Given text –
════

# traction control, epc, and CEL lites are on wtf



## B3bandit (Sep 29, 2005)

so like to topic says all of those lites are on and the car friequently doesnt start on the first time some times pressing the gas engeges the starter but normaly i turn the key and the starter doesnt do a dang thing, the starter and trans are brand new less than 5k on the trans and less than 200 miles on the starter and the ignition is brand new as well. any one have any thing like this happen to them. this is starting to piss me off. i love this car and have won 2 shows with it but lil stuff like this is realy hurtin the wallet


----------



## VWGUY4EVER (Nov 17, 2000)

*Re: traction control, epc, and CEL lites are on wtf (B3bandit)*

Brake light switch ? ABS module ?


----------



## B3bandit (Sep 29, 2005)

*Re: traction control, epc, and CEL lites are on wtf (VWGUY4EVER)*

thanks ima try the brake switch today


----------



## BlueSteW8 (Jan 27, 2008)

════

Entries shown –
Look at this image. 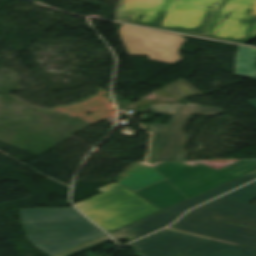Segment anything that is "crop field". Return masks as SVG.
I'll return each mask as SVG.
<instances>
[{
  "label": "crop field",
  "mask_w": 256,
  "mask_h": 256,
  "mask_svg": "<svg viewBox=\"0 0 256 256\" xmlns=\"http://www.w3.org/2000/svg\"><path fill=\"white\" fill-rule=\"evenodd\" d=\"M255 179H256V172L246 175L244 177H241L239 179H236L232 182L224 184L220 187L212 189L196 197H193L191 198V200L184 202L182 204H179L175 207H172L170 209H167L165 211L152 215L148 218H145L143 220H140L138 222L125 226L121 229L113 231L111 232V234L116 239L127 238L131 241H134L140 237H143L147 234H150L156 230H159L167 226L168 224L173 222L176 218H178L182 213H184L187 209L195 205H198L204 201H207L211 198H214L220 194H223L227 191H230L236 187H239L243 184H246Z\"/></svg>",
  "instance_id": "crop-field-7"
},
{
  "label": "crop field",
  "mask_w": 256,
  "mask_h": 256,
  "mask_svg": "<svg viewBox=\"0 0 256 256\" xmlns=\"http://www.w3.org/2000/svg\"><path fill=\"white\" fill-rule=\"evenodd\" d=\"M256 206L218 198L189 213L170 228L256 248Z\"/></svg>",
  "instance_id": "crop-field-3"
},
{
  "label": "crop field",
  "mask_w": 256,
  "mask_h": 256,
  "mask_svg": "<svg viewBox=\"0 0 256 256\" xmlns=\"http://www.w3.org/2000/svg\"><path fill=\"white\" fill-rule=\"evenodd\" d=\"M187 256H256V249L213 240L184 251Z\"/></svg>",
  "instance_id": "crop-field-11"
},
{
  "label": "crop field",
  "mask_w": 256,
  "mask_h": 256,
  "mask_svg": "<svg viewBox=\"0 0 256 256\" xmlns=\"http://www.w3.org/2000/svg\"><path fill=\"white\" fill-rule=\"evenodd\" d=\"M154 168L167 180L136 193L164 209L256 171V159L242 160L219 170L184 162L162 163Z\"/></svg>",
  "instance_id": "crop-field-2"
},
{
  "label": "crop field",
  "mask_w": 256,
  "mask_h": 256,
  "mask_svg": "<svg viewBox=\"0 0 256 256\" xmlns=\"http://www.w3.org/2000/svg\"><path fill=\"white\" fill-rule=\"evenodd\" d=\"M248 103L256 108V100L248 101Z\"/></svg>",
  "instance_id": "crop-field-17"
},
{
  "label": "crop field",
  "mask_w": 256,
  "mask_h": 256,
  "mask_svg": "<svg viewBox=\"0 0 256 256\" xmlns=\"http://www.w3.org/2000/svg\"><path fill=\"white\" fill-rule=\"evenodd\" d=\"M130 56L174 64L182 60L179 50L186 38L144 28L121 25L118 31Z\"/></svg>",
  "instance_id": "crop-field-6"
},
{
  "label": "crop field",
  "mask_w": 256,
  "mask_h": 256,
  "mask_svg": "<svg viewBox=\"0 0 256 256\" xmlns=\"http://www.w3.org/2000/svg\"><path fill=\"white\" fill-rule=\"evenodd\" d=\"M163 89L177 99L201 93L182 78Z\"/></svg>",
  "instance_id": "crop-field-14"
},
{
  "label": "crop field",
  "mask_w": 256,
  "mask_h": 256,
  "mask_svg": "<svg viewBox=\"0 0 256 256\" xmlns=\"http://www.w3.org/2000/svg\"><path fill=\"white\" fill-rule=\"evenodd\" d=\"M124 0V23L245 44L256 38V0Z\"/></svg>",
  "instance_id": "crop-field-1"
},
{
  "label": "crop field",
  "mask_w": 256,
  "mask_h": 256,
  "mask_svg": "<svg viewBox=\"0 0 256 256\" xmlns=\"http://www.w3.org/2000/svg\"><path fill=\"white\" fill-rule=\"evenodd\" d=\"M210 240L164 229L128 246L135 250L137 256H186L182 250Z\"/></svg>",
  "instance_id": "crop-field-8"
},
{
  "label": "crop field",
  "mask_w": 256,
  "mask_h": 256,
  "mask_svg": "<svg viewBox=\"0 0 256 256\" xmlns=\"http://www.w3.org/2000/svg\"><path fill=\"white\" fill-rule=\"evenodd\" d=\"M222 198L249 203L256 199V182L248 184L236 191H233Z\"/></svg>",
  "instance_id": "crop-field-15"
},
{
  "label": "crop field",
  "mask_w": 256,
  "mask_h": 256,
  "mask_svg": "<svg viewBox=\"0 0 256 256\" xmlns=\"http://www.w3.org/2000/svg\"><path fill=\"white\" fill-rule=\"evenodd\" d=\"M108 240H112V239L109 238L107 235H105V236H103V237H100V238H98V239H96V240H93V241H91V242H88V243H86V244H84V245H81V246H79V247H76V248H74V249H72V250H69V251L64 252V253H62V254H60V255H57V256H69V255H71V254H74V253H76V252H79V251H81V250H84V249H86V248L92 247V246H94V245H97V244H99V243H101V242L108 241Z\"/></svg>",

════

Exercise directions –
Summarize the forum thread above in two sentences.

Answer to this task –
B3bandit reports that the traction control, EPC, and CEL lights are on and that the car often won't start on the first turn of the key, even though the starter, transmission, and ignition are all recently replaced. VWGUY4EVER suggests the brake light switch or the ABS module, and B3bandit replies with a plan to try the brake switch that day.